(GIVEN DATA begins)

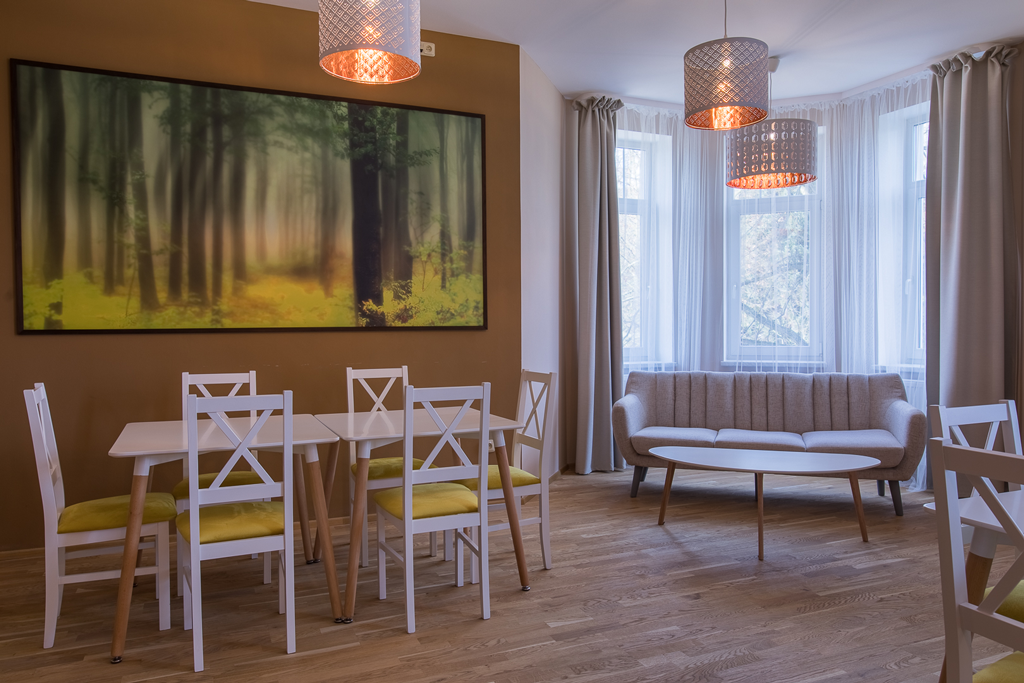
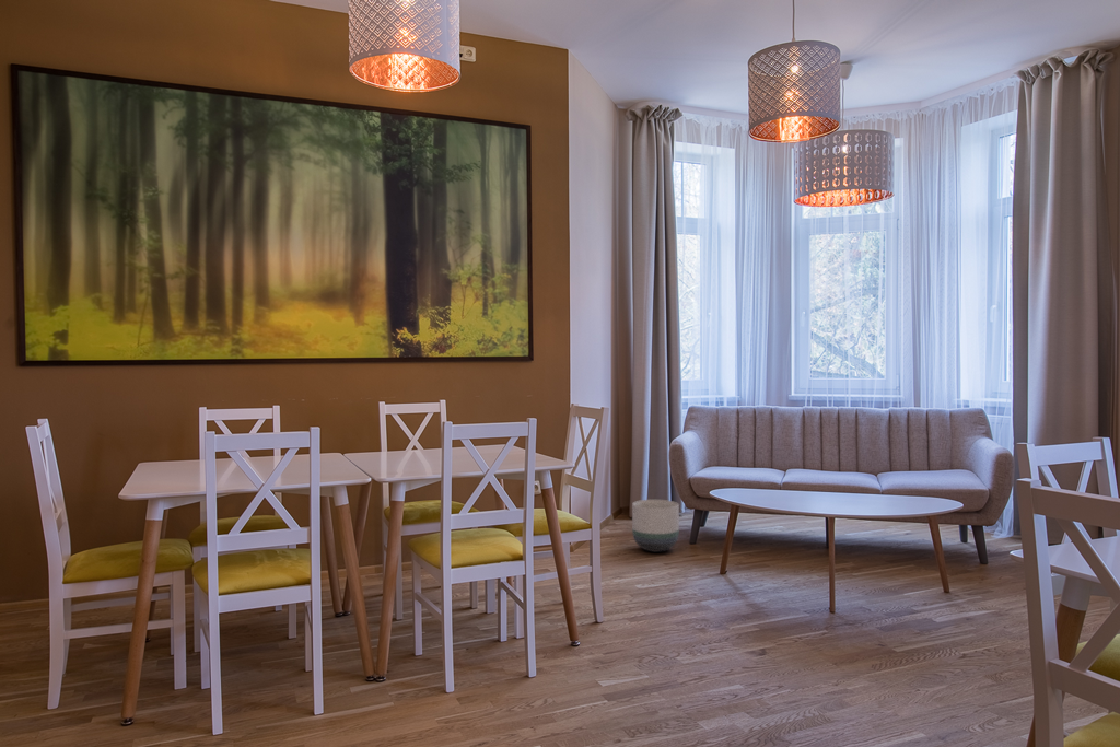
+ planter [631,499,680,553]
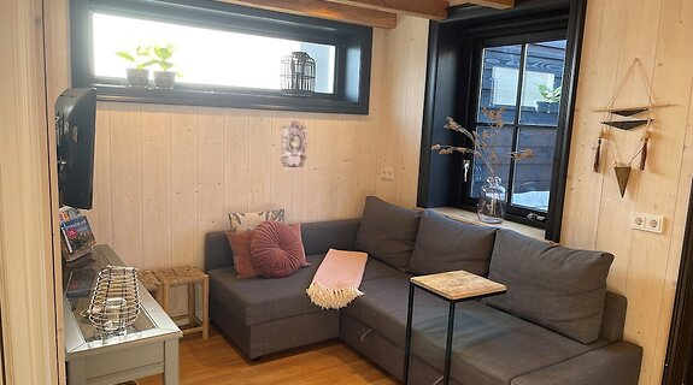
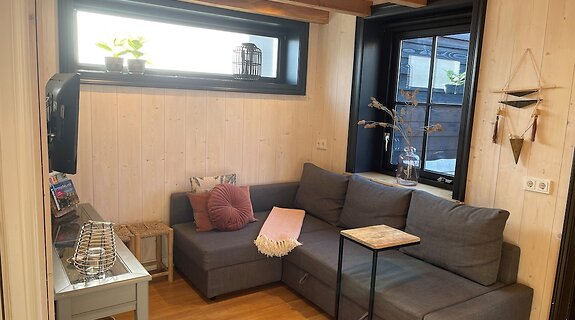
- wall ornament [280,120,309,170]
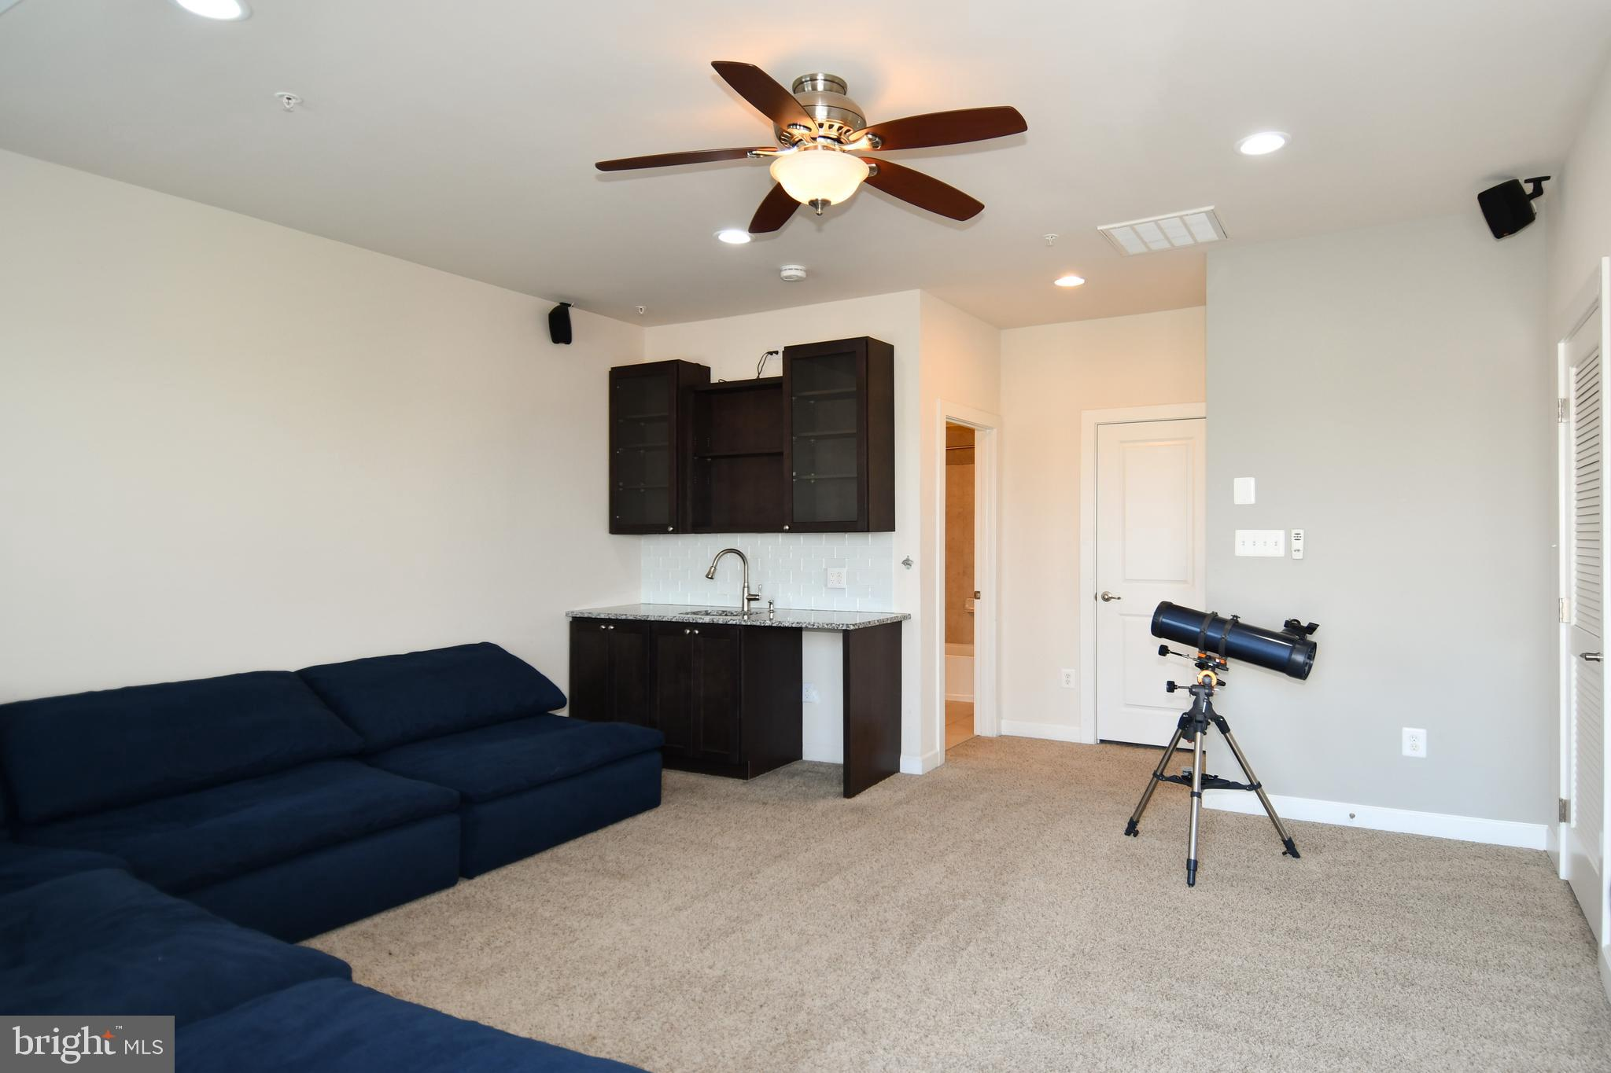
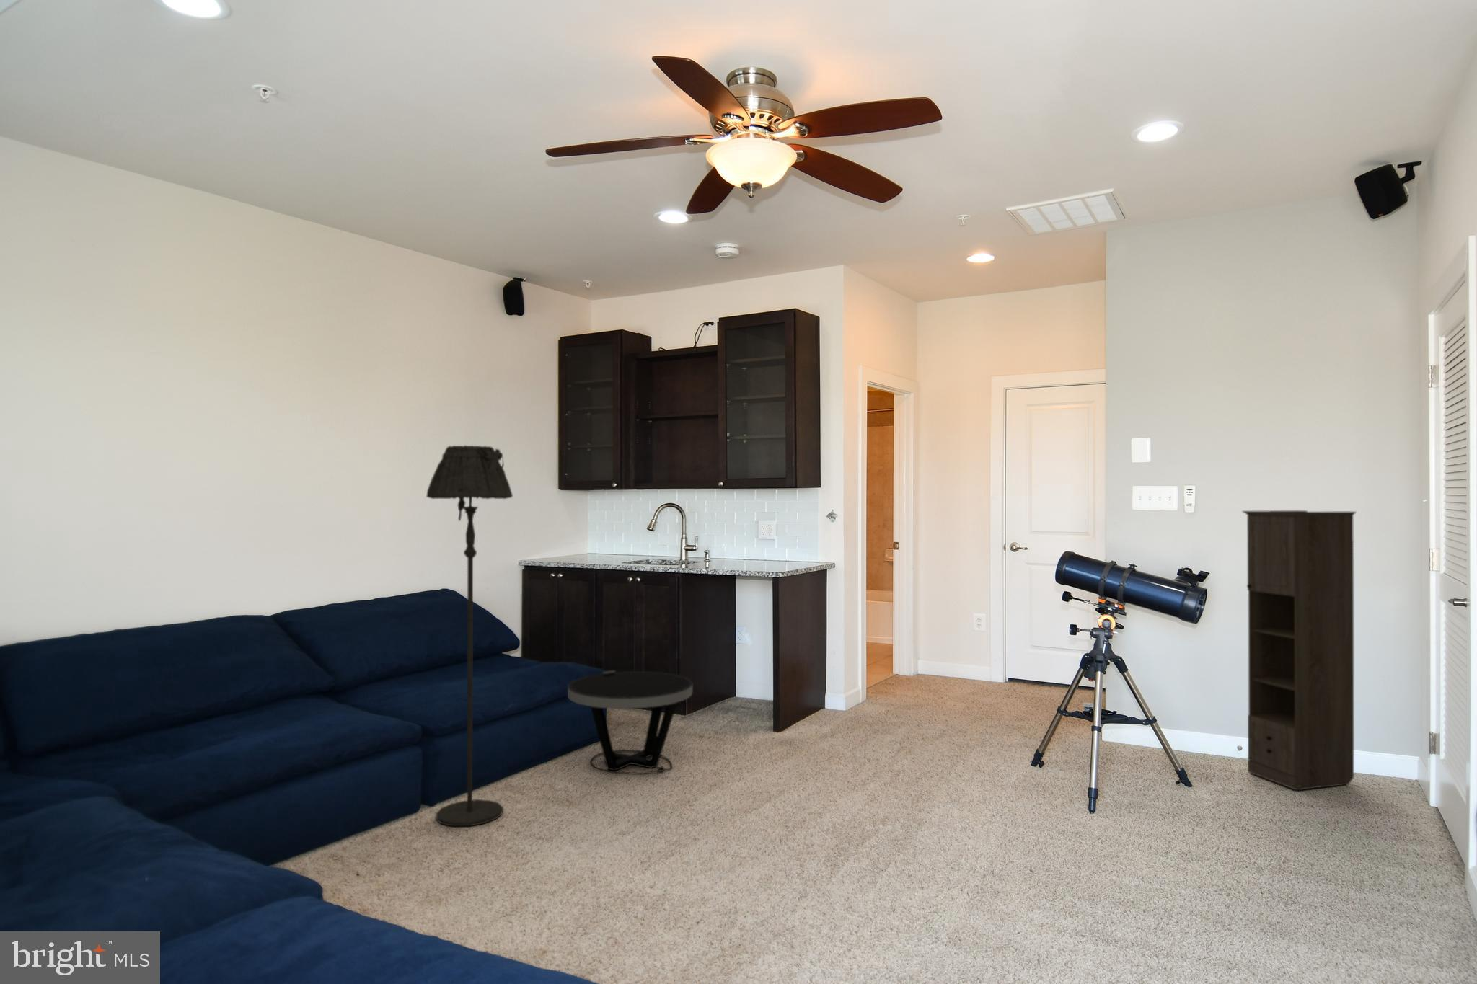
+ floor lamp [425,445,514,827]
+ storage cabinet [1242,510,1357,791]
+ side table [567,670,693,775]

(GIVEN DATA ends)

▸ **ACTION ITEM**: A faithful, word-for-word copy of the data is needed; the pictures should not appear in it.

▸ **WRITTEN ANSWER**:
+ planter [631,499,680,553]
- wall ornament [280,120,309,170]
+ floor lamp [425,445,514,827]
+ storage cabinet [1242,510,1357,791]
+ side table [567,670,693,775]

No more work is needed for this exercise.